I’m already not-so-low-key worried about Quentin Tarantino’s take on Sharon Tate and the Tate murders, which will be featured in some fashion in his upcoming film, Once Upon a Time in Hollywood. But maybe Tarantino isn’t the one we need to be worried about. Maybe we really need to be side-eyeing Daniel Farrands, a horror filmmaker responsible for The Haunting of Sharon Tate, which turns the Tate murders into a possession story. The movie stars Hilary Duff as Sharon Tate, and there is a trailer and holy hell, it is awful.

Even if this wasn’t Sharon Tate’s actual murder being depicted, it would still look like a mess. There is a pregnant woman having nightmares of death and destruction. There is a demon tape recorder that is turning itself on and spitting subliminal messages. There are creepy hippies lurking about the property. The hippies are into home invasion. The demon tape recorder is…talking to the hippies? Or convincing the house guests to let them in? It could almost be a bad-good premise, that a possessed tape recorder sets up a family for a hippie cult. It’s too dumb of a premise to work for high-concept horror, but “possessed tape recorder” is some solid schlock. One problem: It IS about Sharon Tate. The premise here is that it is Sharon Tate who is haunted by the demon tape recorder, and the Manson Family are the creepy hippies lurking around her home. So there is no way to view The Haunting of Sharon Tate as anything other than deeply, profoundly tasteless. (Tate’s sister, Debra Tate, called the project “classless”, “tasteless”, and “tacky, tacky, tacky”.)

It’s not that Sharon Tate’s story—and the story of Jay Sebring, Abigail Folger, Wojciech Frykowski, and Steven Parent—can never be told. It’s just that it should probably be told with a great deal more sensitivity than comes with “demon tape recorder”. This is the entire reason Tarantino has caught some flak for Hollywood—no one trusts him to handle the Tate murders well. But I bet whatever he ends up doing plays better than The Haunting of Sharon Tate. At the very least, I doubt Tarantino implicates a demon tape recorder in the proceedings.

Tell whatever kind of supernatural, fantastical murder story you want when you’re on your own time. But when you’re telling a real person’s story, you’re not on your own time, you’re on THEIR time. And it is a fine line, between telling a story and exploiting a story, but that is a difference a good storyteller learns to discern, and not get on the wrong side of it, because the only voice a murder victim has is that of the people who choose to tell their story. And if that story is not told well, then the victim can very quickly get lost and become a footnote in their own death. It happens a lot with high-profile crimes—the charismatic killer eclipses the lives he ended, or the unsolved mystery becomes all about the conspiracy and not about finding justice for the person(s) killed. 

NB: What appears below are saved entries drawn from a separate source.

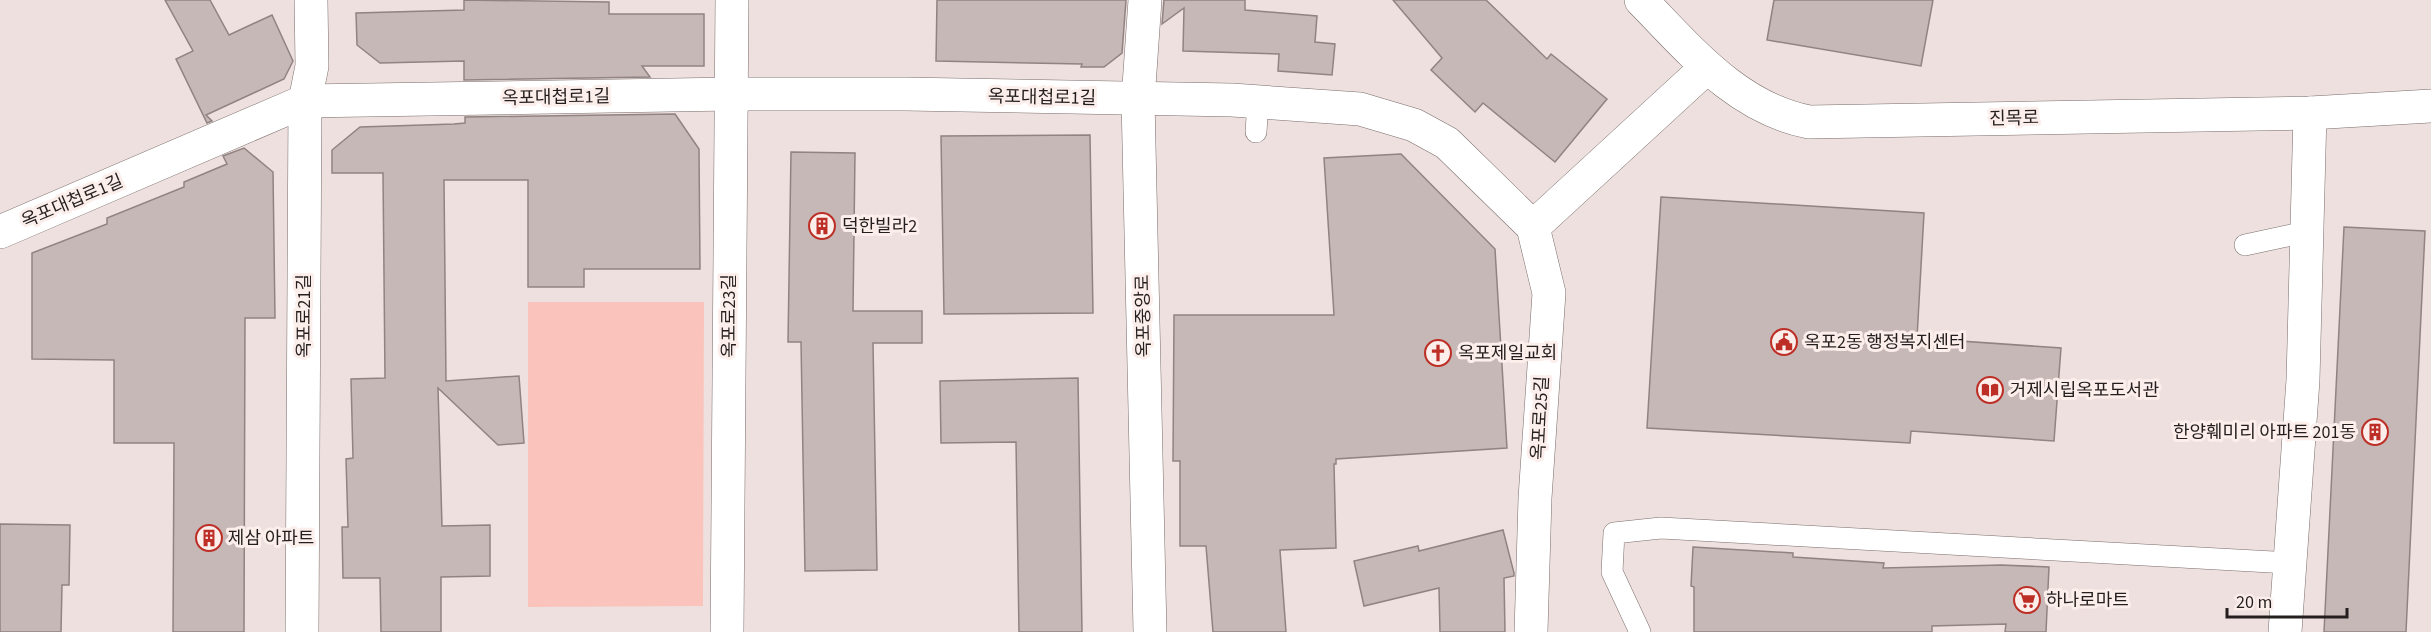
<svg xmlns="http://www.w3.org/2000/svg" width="2431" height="632" font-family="'Source Sans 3','Noto Sans KR',sans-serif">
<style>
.green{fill:#fac4bc}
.building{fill:#c5b8b6;stroke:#908381;stroke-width:1.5}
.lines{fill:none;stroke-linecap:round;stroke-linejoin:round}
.service-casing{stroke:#796d6b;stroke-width:22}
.minor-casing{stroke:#796d6b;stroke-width:34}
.tertiary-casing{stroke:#796d6b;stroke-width:34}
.service{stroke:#fff;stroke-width:21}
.minor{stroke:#fff;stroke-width:33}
.tertiary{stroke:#fff;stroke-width:33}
.labels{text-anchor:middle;stroke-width:6;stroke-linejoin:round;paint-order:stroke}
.street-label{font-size:18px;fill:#241f1e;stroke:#fbeeeb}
.poi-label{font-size:18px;fill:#241f1e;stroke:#fbeeeb;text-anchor:start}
</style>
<rect width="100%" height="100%" fill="#eee0de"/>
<polygon class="green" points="528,302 704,302 703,606 528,607"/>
<g class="building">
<polygon points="165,0 210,0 229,35 272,15 293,61 284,79 206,115 212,121 207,123 176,59 193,51"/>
<polygon points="464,0 609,2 609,14 704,14 704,66 642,66 650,77 464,80 464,61 380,63 357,45 356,13 464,10"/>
<polygon points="937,0 1126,0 1122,53 1104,67 1081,67 1082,64 936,61"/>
<polygon points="1164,0 1245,0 1245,10 1317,16 1315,42 1335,44 1332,75 1278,71 1279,54 1183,51 1184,8 1162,24"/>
<polygon points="1393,0 1486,0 1547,59 1551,54 1607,99 1555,162 1483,103 1475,112 1431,70 1442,58"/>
<polygon points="1774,0 1933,0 1921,66 1767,40"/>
<polygon points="675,114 699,149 700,269 584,269 584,287 528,287 528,180 444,180 446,381 519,376 524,443 498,445 438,388 442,526 490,525 490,576 441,577 441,632 381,632 380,578 343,578 342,527 348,527 346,459 353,458 351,379 385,378 383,173 332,173 332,150 360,127 454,124 465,123 465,117"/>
<polygon points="1090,135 1093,313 944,314 941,136"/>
<polygon points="244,148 273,172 275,318 245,318 244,632 173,632 174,443 114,443 114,360 32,359 32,253 107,224 107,218 184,187 184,182 227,164 223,156"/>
<polygon points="791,152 855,153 853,311 922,311 922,343 873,343 877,570 805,571 801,342 788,342"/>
<polygon points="1401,154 1495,249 1507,448 1336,459 1336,464 1334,464 1336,548 1280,550 1286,632 1213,632 1206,546 1180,546 1180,461 1173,461 1174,315 1334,315 1324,158"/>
<polygon points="1661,197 1924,213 1917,338 2061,348 2054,441 1911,431 1910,443 1647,428"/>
<polygon points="2344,227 2425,231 2406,632 2324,632"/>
<polygon points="1078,378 1082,632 1019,632 1016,442 941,443 940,381"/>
<polygon points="0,524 70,525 69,585 62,585 61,632 0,632"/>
<polygon points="1503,530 1514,573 1514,576 1504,578 1505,632 1440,632 1439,588 1364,606 1354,561 1418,546 1419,551"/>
<polygon points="1693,547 1793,553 1793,557 1884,563 1883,568 2001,565 2049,567 2046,632 2005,632 2006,624 1932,626 1932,632 1694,632 1694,587 1691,586"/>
</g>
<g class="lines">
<defs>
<g id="service">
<polyline points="1256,132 1258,102"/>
<polyline points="2245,245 2306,232"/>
<polyline points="1640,632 1612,572 1614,533 1661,528 2290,563"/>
</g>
<g id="minor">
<polyline points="0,232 305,101 731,94 905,94 1232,100 1360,109 1414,125 1447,143 1533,227"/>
<polyline points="302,632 305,101 312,66 311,0"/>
<polyline points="727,632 732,0"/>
<polyline points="1531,632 1535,498 1549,293 1533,227 1707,67"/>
<polyline points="2285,632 2303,380 2310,113"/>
</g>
<g id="tertiary">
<polyline points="1145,0 1138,100 1150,632"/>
<path d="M 1641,0 C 1690,50 1737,108 1809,122 L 2310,113 L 2431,106"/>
</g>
</defs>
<use href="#service" class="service-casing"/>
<use href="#minor" class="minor-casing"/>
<use href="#tertiary" class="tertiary-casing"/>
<use href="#service" class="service"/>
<use href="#minor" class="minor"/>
<use href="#tertiary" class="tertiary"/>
</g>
<defs>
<symbol id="building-ring" viewBox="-11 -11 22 22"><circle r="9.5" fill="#fbeeeb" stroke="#bd2f26" stroke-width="1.5"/><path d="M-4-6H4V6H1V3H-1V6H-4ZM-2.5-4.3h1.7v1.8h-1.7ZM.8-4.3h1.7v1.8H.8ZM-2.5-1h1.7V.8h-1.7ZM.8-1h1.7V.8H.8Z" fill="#bd2f26"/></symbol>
<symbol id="civic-ring" viewBox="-11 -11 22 22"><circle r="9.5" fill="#fbeeeb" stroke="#bd2f26" stroke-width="1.5"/><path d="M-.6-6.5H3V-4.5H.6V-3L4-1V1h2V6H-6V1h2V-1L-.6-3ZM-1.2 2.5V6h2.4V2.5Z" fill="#bd2f26"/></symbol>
<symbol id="church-ring" viewBox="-11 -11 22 22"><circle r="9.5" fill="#fbeeeb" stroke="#bd2f26" stroke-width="1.5"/><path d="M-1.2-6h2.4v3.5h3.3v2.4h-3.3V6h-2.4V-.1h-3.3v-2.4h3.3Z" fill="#bd2f26"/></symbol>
<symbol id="library-ring" viewBox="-11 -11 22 22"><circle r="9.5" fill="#fbeeeb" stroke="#bd2f26" stroke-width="1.5"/><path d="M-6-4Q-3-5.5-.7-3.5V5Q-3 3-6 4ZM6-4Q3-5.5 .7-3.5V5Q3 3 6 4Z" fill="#bd2f26"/></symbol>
<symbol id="supermarket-ring" viewBox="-11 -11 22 22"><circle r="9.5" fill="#fbeeeb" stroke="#bd2f26" stroke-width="1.5"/><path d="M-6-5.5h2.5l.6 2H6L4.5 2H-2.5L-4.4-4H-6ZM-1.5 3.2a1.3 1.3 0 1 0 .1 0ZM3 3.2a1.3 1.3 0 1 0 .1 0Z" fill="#bd2f26"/></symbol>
</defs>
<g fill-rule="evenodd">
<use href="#building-ring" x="807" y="211" width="30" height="30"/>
<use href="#civic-ring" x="1769" y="327" width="30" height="30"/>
<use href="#church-ring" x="1423" y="338" width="30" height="30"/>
<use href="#library-ring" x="1975" y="375" width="30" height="30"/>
<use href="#building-ring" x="2360" y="417" width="30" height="30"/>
<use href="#building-ring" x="194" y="523" width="30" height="30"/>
<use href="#supermarket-ring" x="2012" y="585" width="30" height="30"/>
</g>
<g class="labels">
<g class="street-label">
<text transform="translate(556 97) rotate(-1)" y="6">옥포대첩로1길</text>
<text transform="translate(1042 97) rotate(1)" y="6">옥포대첩로1길</text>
<text transform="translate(2014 118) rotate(-1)" y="6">진목로</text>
<text transform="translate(72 201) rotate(-23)" y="6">옥포대첩로1길</text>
<text transform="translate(304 316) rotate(-90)" y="6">옥포로21길</text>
<text transform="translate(729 316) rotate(-90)" y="6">옥포로23길</text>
<text transform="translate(1143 316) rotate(-91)" y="6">옥포중앙로</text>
<text transform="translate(1540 418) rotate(-87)" y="6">옥포로25길</text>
</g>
<g class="poi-label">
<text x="842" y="232">덕한빌라2</text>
<text x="1804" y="348">옥포2동 행정복지센터</text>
<text x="1458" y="359">옥포제일교회</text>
<text x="2010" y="396">거제시립옥포도서관</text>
<text x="2356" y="438" text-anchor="end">한양훼미리 아파트 201동</text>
<text x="228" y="544">제삼 아파트</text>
<text x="2046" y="606">하나로마트</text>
</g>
</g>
<path d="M2227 608v9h120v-9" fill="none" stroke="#241f1e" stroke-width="3"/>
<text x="2236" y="608" font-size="18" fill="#241f1e" stroke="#fbeeeb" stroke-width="4.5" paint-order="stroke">20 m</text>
</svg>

I love true crime, but it can be easy to lose sight of the human element in the story. Movies like The Haunting of Sharon Tate don’t help. And if you think I’m coming down hard on this movie and this filmmaker, well, watch the trailer. It’s awful. And then go watch the trailer for Farrands’ previous movie, The Amityville Murders,  about Ronald DeFeo, and then consider that his next movie is The Murder of Nicole Brown Simpson (starring Mena Suvari). I detect a pattern, and it begins with “ex” and ends with “ploitative”.